1965, à New-York, les grandes marionnettes basques s'apprètent à défiler dans Manhattan. Leurs deux marionnettes noires sont cependant interdites. Défiler quand même? Boycotter? Plus radical que ses camarades, Manex s'oppose aux autres porteurs en prônant le boycott.
Après la dispute qui s'ensuit, il décide de refaire sa vie aux USA. Accueilli par la communauté noire, il assiste aux luttes pour les droits civiques, croise la route de la factory, les grandes fêtes musicales des sixties (où l'on recroise les Stones) et se met au service du Che. Son périple l'amène à jouer les espions entre la révolution cubaine et les black panther, et à traverser ainsi tous les points chauds des révoltes anti-impérialistes et indépendantistes de la planète.
Attention, pointures ! Fermin Muguruza, aux manettes sur cet album, a recruté Harkaitz Cano, poète et écrivain basque pour rédiger cette histoire foisonnante et colorée, entre trip 60s et espionnage, sur fond de questionnement lié à l'identité basque. Quel a été le partage des tâches? Il semble que Muguruza ait fait en tout cas le gros du travail, défrichant le sujet, qu'il a imaginé à partir d'une photographie présentant ces porteurs de marionnettes basques à Manhattan.

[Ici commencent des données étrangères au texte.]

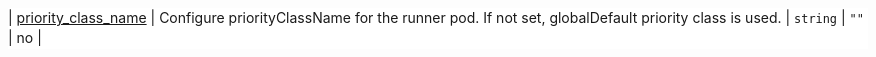 | <a name="input_priority_class_name"></a> [priority\_class\_name](#input\_priority\_class\_name)                                               | Configure priorityClassName for the runner pod. If not set, globalDefault priority class is used.                                                                                                                                                                                                                                                                                                          | `string`                                                                                                                                                                                                                                                                                                                                                                                                                                                                                                                                                                                                                                                                                                                                                                                                                                                                                                                                                                                                                                                                                                                                                                                                                                                                                                                                                                                                                                                                                                                                                                                                                                                                                                                                                                                                                                                                                                                                                                                                                                                                                                                                                                                                                                                                                                                                                                                                                                                                                                                                                                                                                                                                                                                                                                                                                                                                                                                                                                                                                                                                                                                                                                                                                                                                                                                                                                                                                                                                                                                                                                                                                                                                                                                                                                                                                                                                                                                                                                                                                                                                                                                                                                                                                                                                                                                                                                                                                                                                                                                                                                                                                            | `""`                                                                                                   |    no    |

C'est que le sujet ne pouvait qu'attirer Muguruza, par l'univers politico musical qui s'en dégageait, mais aussi par la possibilité de montrer l'universalité de la culture basque, en tout cas une culture ouverte au monde, à l'identité très marquée, forte, et radicale, mais qui ne reste pas chez elle, qui s'exporte. C'est le terreau de la musique de Fermin Muguruza, depuis Kortatu ou Negu Gorriak (ses deux premiers groupes) à ses escapades solo très influencées par les musiques du monde.
Pour illustrer cette fresque volumineuse, Muguruza a trouvé dans le dessin de Dr. Alderete, artiste sud américain qui travaille beaucoup en lien avec le milieu de la musique (pochettes de disques, créateur d'un label de rock), une force brute. Les couleurs franches (l'album est conçu en différents chapitres en bichromies différentes) rajoutent à la vivacité de l'histoire et au côté brut de décoffrage des personnages. L'illustrateur mexicain partage en plus avec Muguruza un goût pour une certaine culture underground et pour le punk-rock latino.
Certes, le récit, dense, chargé, de bonnes intentions, d'envies sincères, souffre d'une mise en page parfois peu lisible, usant parfois de racourcis maladroits, mais le tout respire la liberté et la joie de vivre et de lutter et ajoute un nouveau noeud aux rapports entre rock et bande dessinée.
Un très beau livre édité en français par Bang! ediciones de Barcelone, chez qui on avait déjà lu le très chouette Barbosa le Pirate.